Students should feel they own all public spaces of their campus. Yet the all-you-can-eat food service restricts hundreds of students from entering a space that once was their study or socializing spot. This causes other areas on campus like James Dunn Hall to be overcrowded.

The Aquinian contacted Aramark, the food service provider STU contracts, for comment but they did not reply before this issue went to press.

Difficult but not impossible

Carleton, said STU has made a lot of changes over the past year, but the university is limited by the size of its student body.

“We have 1,800 students but really we only have about 500 students in residence which is your core for food services group. If those numbers are small compared to some of these bigger schools, you are limited in what you can do,” he said.

According to Watt, changing the financial model for food services is indeed a challenge. You have to find one that fits the campus without raising tuition, and small campuses like STU’s face special challenges. Still, it can be done. At bigger universities you might have more money to implement these changes but you have many more mouths to feed.

“You need to have an administration that is willing to look for these answers,” he said.

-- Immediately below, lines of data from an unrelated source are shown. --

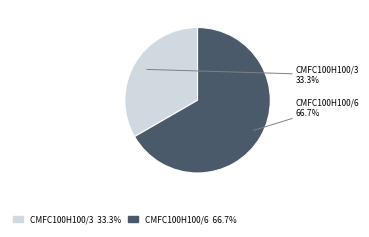

To the nearest percent, what is the difference between the CMFC100H100/3 and CMFC100H100/6 slice percentages?

33%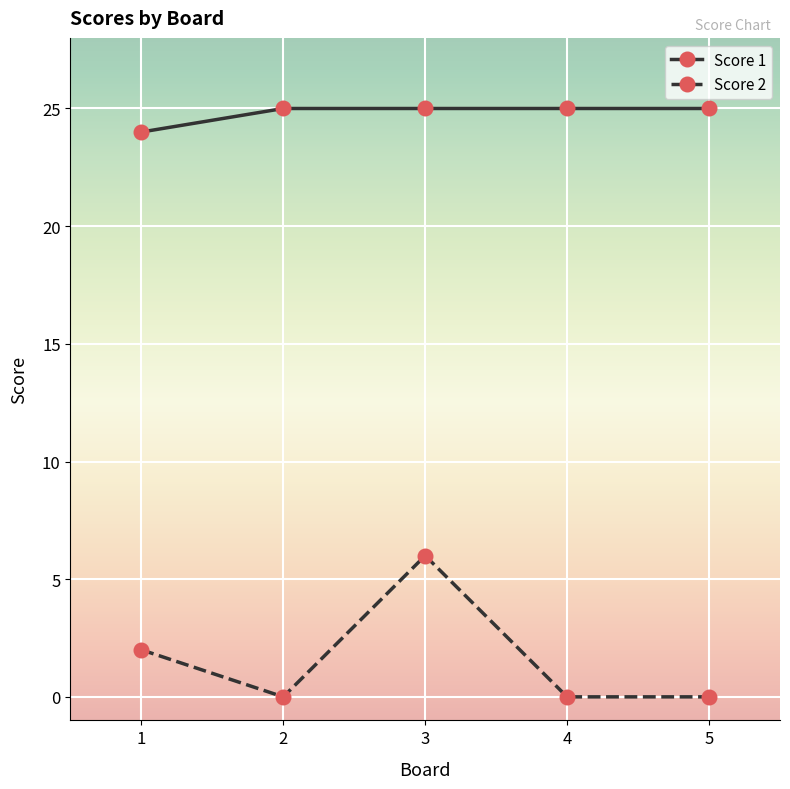

Reading left to right, extract all data points from this chart.

Score 1: 1=24	2=25	3=25	4=25	5=25
Score 2: 1=2	2=0	3=6	4=0	5=0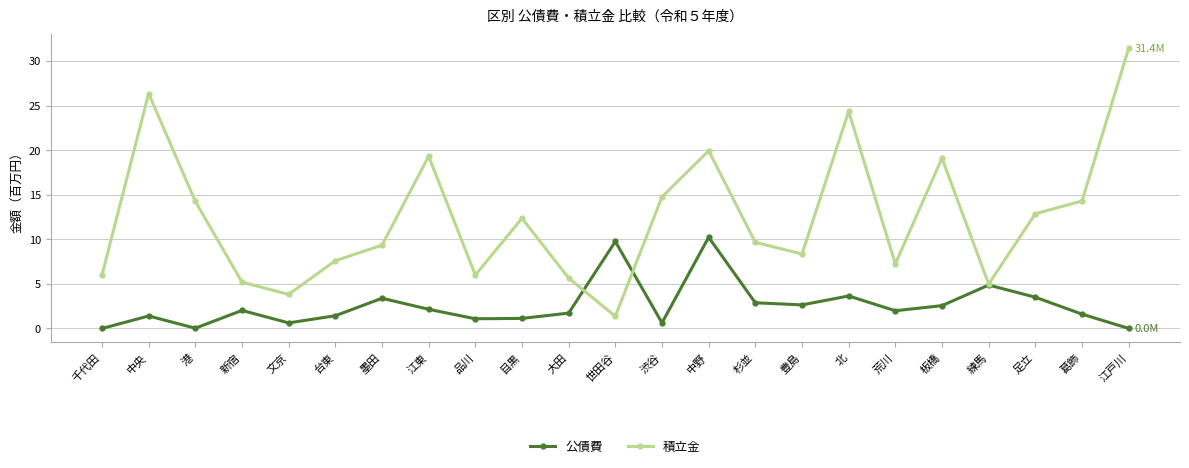

Rank the series by their maximum value, from highest to lowest.

積立金, 公債費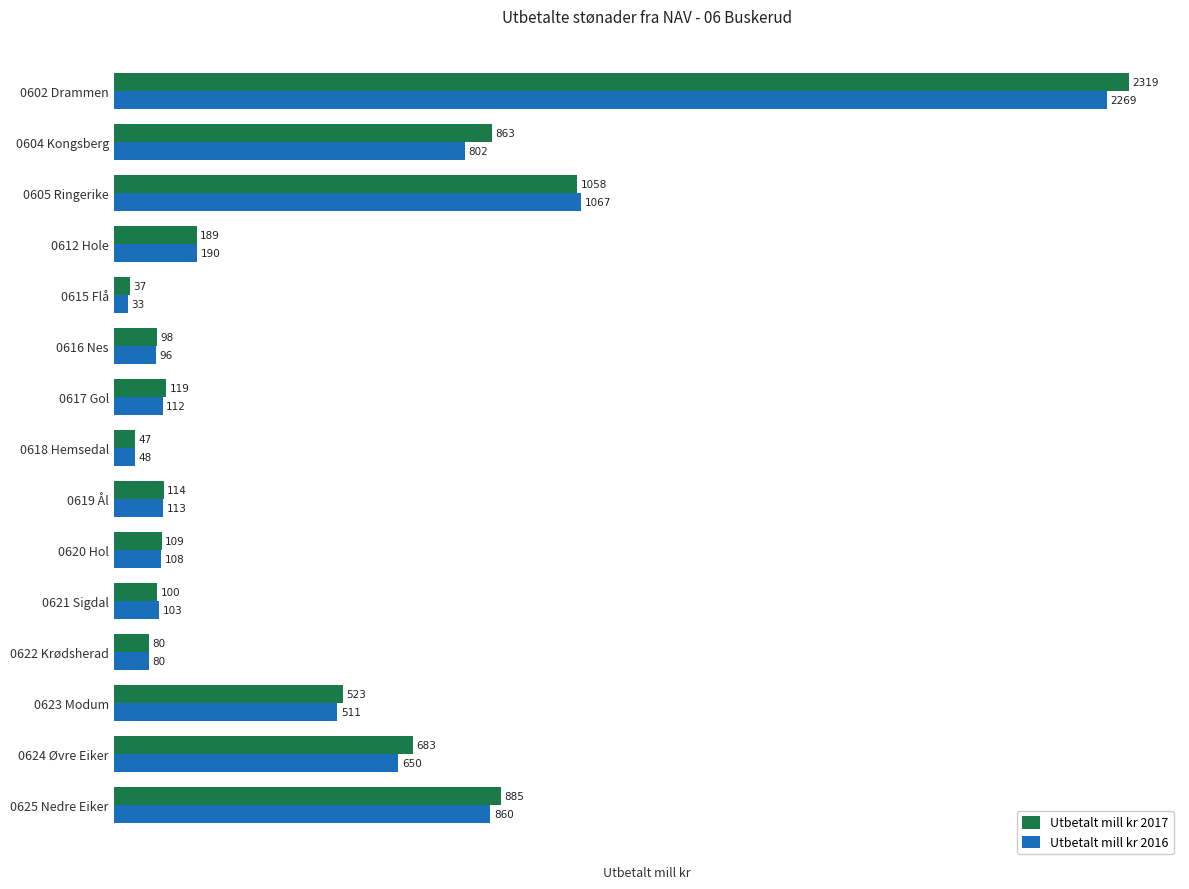

How many data points does each series have?

15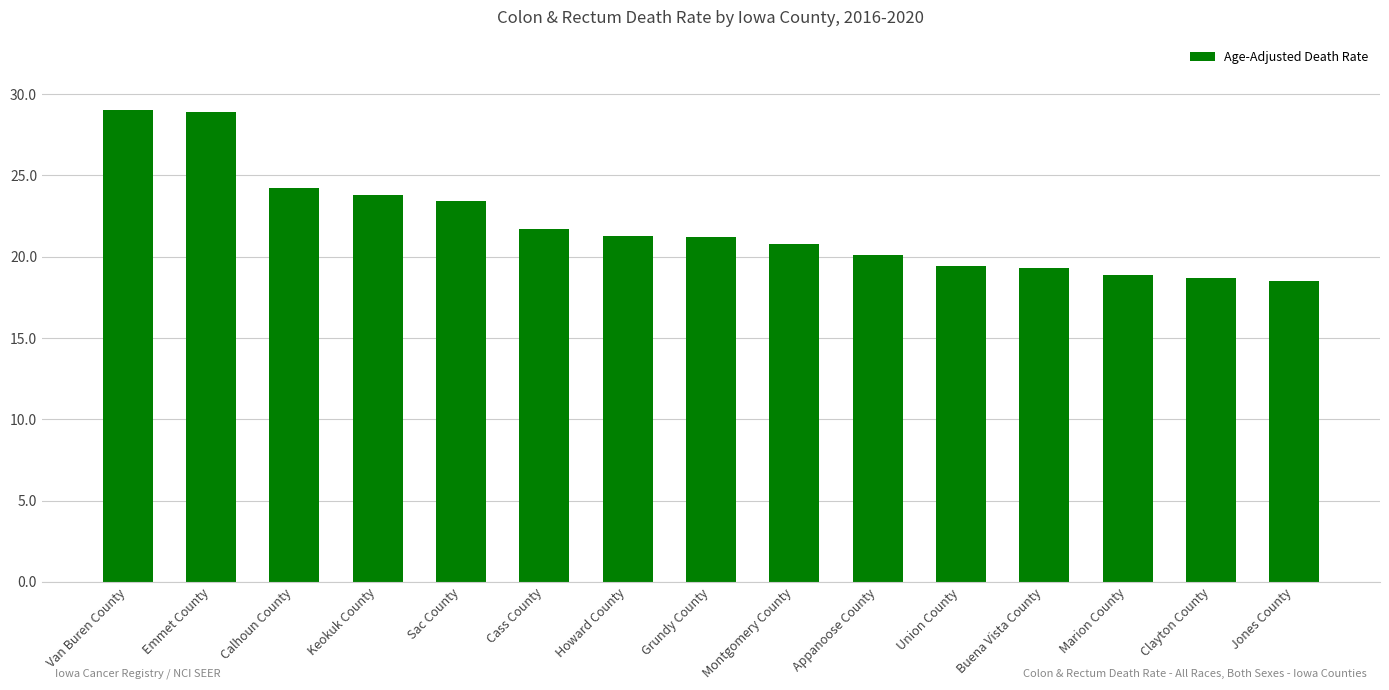

What is the maximum value shown in the chart?

29.0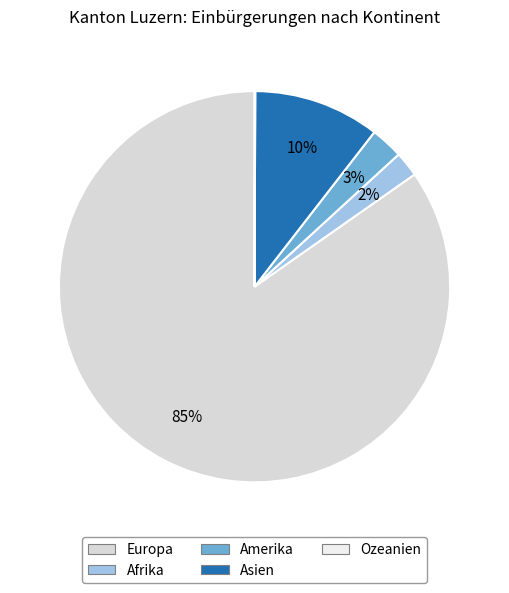

What is the total percentage of Amerika and Europa?

87.4%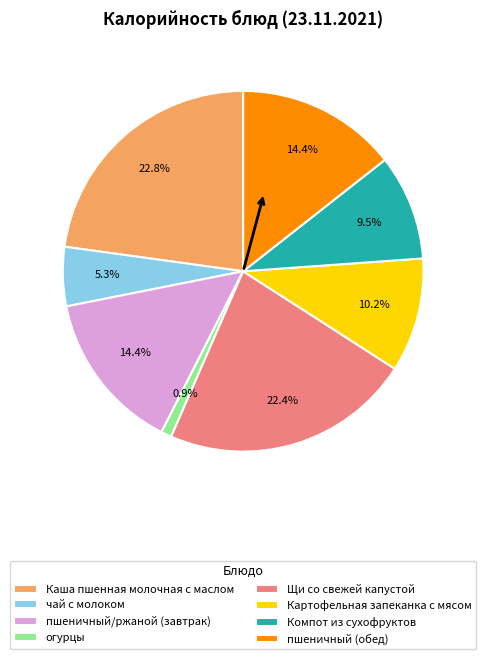

To the nearest percent, what is the difference between the чай с молоком and Щи со свежей капустой slice percentages?

17%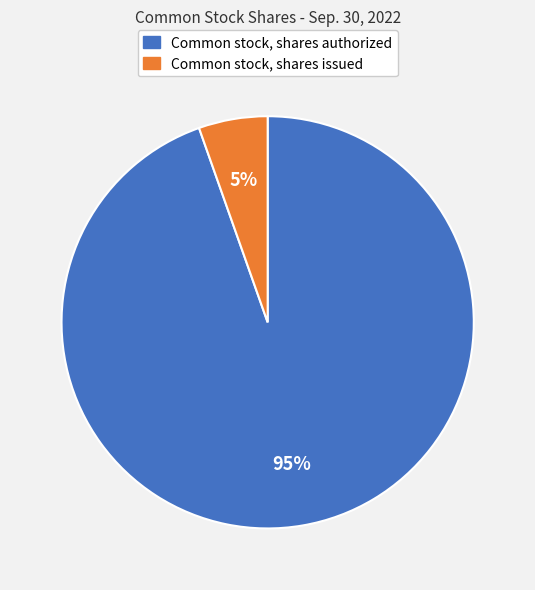

To the nearest percent, what is the combined percentage of Common stock, shares issued and Common stock, shares authorized?

100%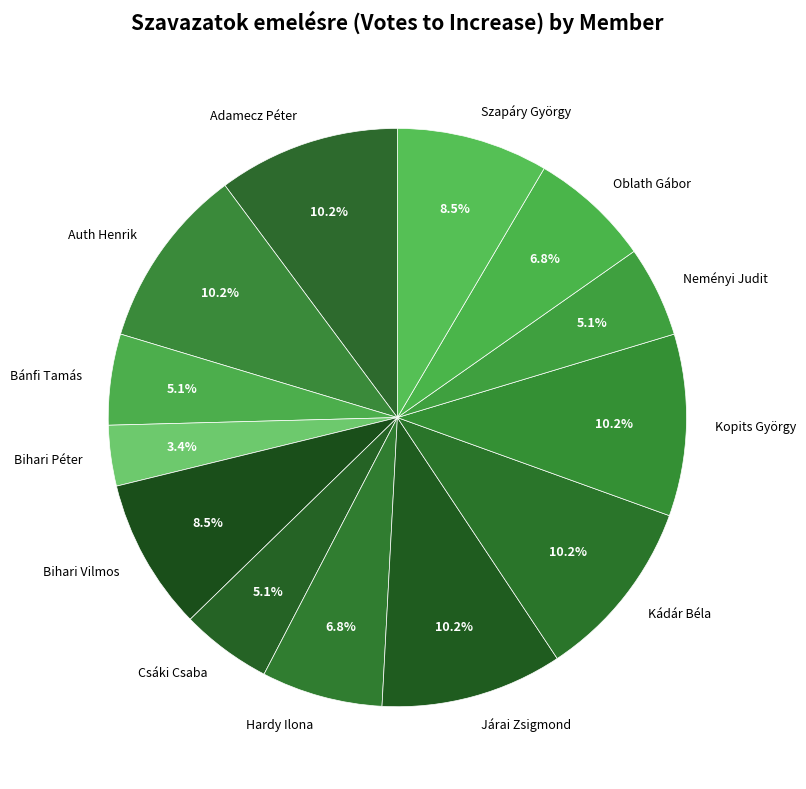

Do Csáki Csaba and Hardy Ilona together represent more than half of the pie?

No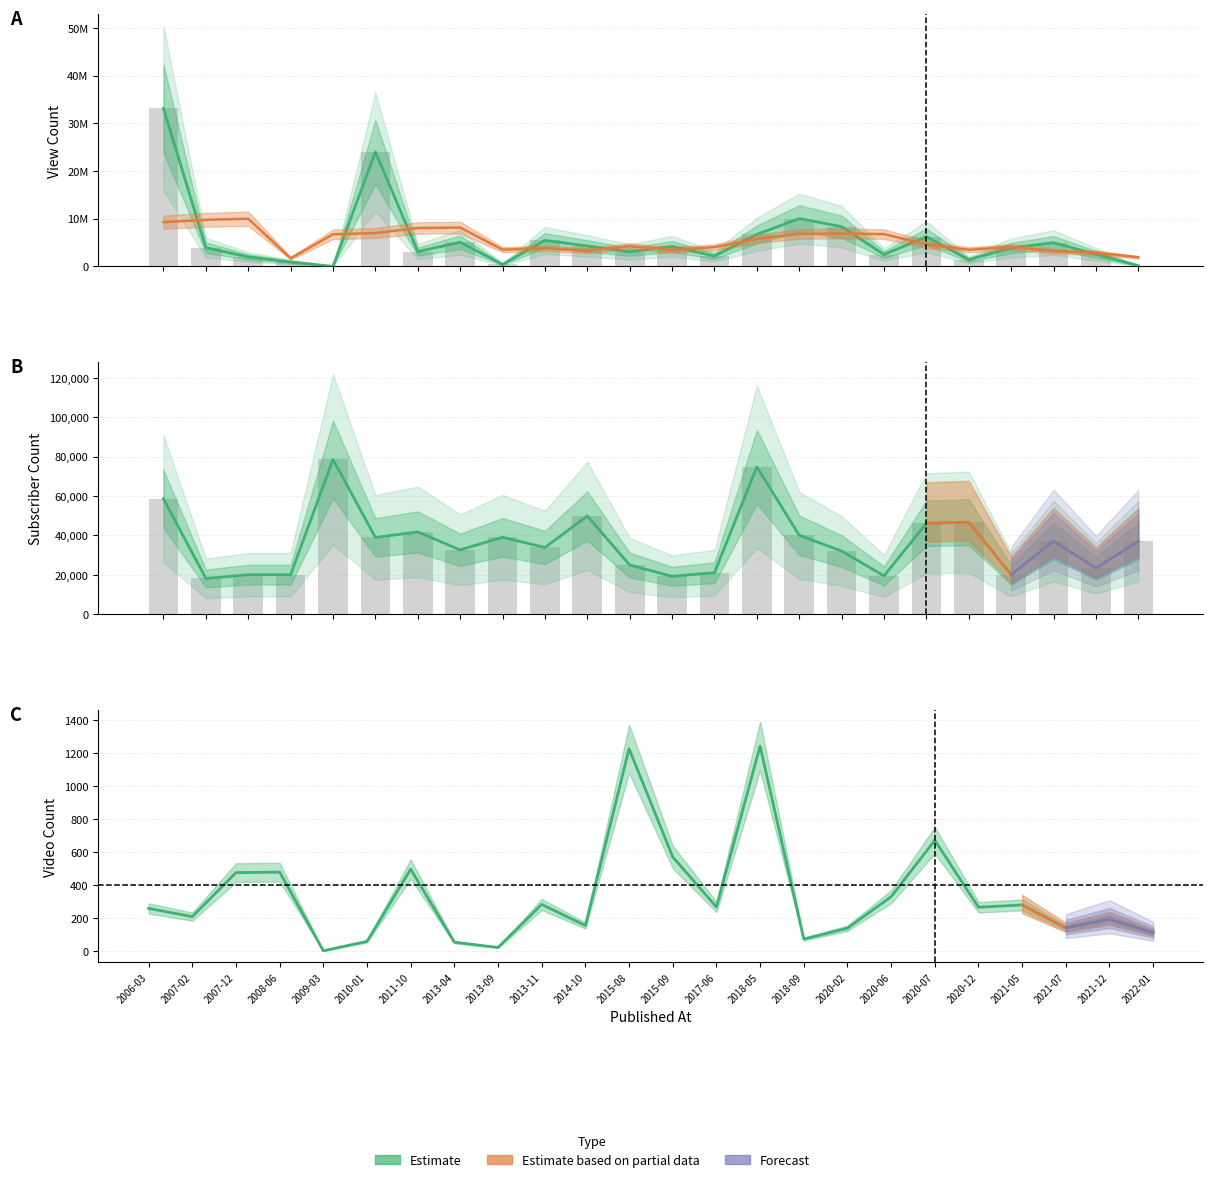

Rank the categories by View Count value from highest to lowest.

2006-03-04, 2010-01-28, 2018-09-25, 2020-02-23, 2018-05-03, 2020-07-28, 2013-11-22, 2013-04-05, 2021-07-15, 2014-10-16, 2015-09-28, 2007-02-27, 2021-05-03, 2011-10-13, 2015-08-04, 2021-12-03, 2020-06-17, 2017-06-08, 2007-12-30, 2020-12-30, 2008-06-20, 2013-09-28, 2022-01-15, 2009-03-23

But it’s not all on the administration’s shoulders. There must be a willingness on students’ side as well, he said.

“We do surveys and we hear all the time that students want healthy. So we put in vegetable protein-based salads next to salad and what do you think goes more? French fries still reign king. I don’t want to say the demand is not there because we see it in the retail side, but there’s still a lot of kids who just want to eat pizza or easy meals, chicken fingers or stir fry.”

Watt said students are the ones that have the final say.

“It comes down to the students accepting the healthy and the local.”